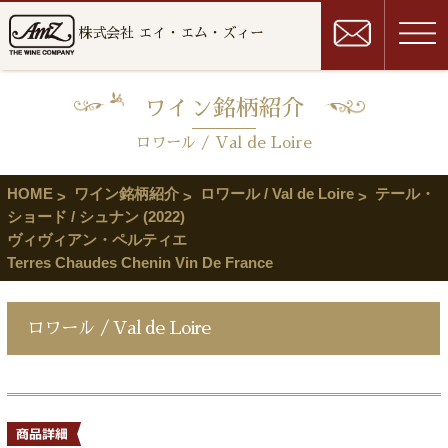
株式会社 エイ・エム・ズィー
ワイン銘柄紹介
ロワール / Val de Loire
HOME
ワイン銘柄紹介
ロワール / Val de Loire
テール・
ショード / シュナン (2022)
ヴィヴィアン・ペルティエ
Terres Chaudes Chenin Vin De France
ロワール / Val de Loire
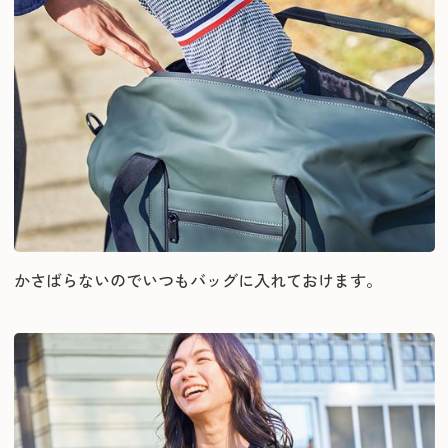
かさばらないのでいつもバッグに入れておけます。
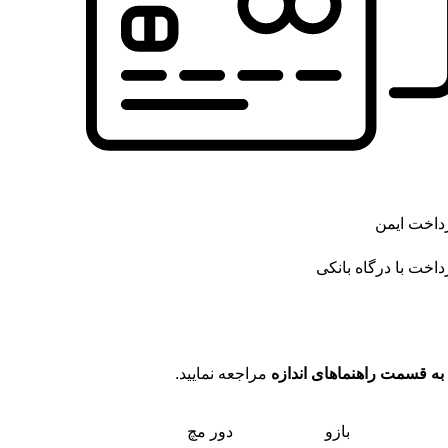
داخت ایمن
داخت با درگاه بانکی
به قسمت راهنماهای اندازه
مراجعه نمایید.
بازو
دور مچ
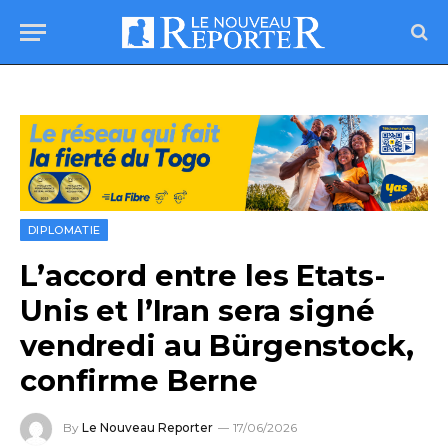
DIPLOMATIE
L’accord entre les Etats-
Unis et l’Iran sera signé
vendredi au Bürgenstock,
confirme Berne
By
Le Nouveau Reporter
17/06/2026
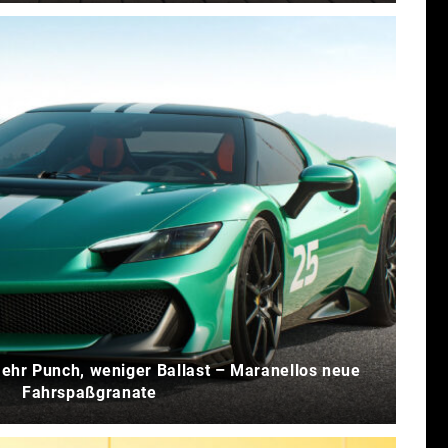
Mehr Punch, weniger Ballast – Maranellos neue
Fahrspaßgranate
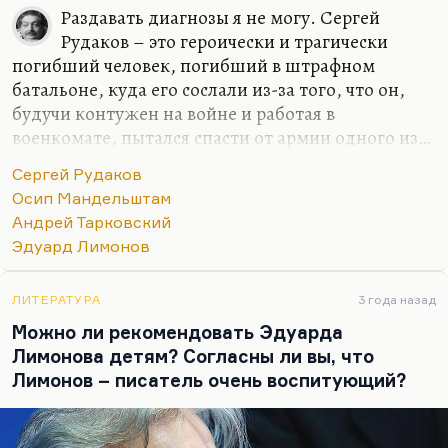
Раздавать диагнозы я не могу. Сергей
Рудаков – это героически и трагически
погибший человек, погибший в штрафном
батальоне, куда его сослали из-за того, что он,
будучи контужен на войне и работая в
военкомате, пытался спасти от армии одного из…
по-моему, кого-то из верующих… В общем, он
Сергей Рудаков
пытался спасти от мобилизации человека,
Осип Мандельштам
совершенно к войне не готового, совсем к ней не
Андрей Тарковский
приспособленного. Положил душу за други своя.
Эдуард Лимонов
Сергей Рудаков… как поэта я не могу его
оценивать, потому что недостаточно знаю, да и
ЛИТЕРАТУРА
3 года назад
далеко не все стихи опубликованы. А по
Можно ли рекомендовать Эдуарда
переписке… Ну есть же вот это определение
Лимонова детям? Согласны ли вы, что
Ахматовой:
«Он сошел с ума, вообразив, что
Лимонов – писатель очень воспитующий?
гениальным поэтом является он, а не Мандельштам»
.
…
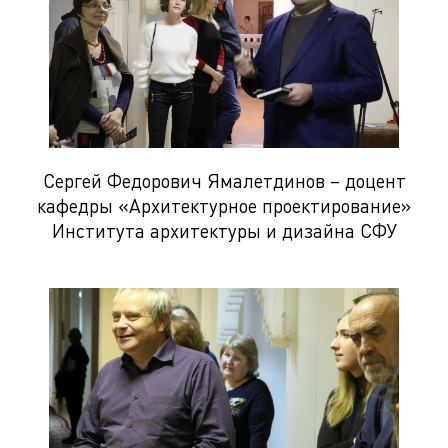
Сергей Федорович Ямалетдинов – доцент
кафедры «Архитектурное проектирование»
Института архитектуры и дизайна СФУ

• • • • •

**Your task:** Take the line containing "ума, вообразив, что" as the first line and the last line of the data above as the final one, and output exactly the lines between them, inclusive, with no pictures.

**Solved problem:**
«Он сошел с ума, вообразив, что
Лимонов – писатель очень воспитующий?
гениальным поэтом является он, а не Мандельштам»
.
…
Сергей Федорович Ямалетдинов – доцент
кафедры «Архитектурное проектирование»
Института архитектуры и дизайна СФУ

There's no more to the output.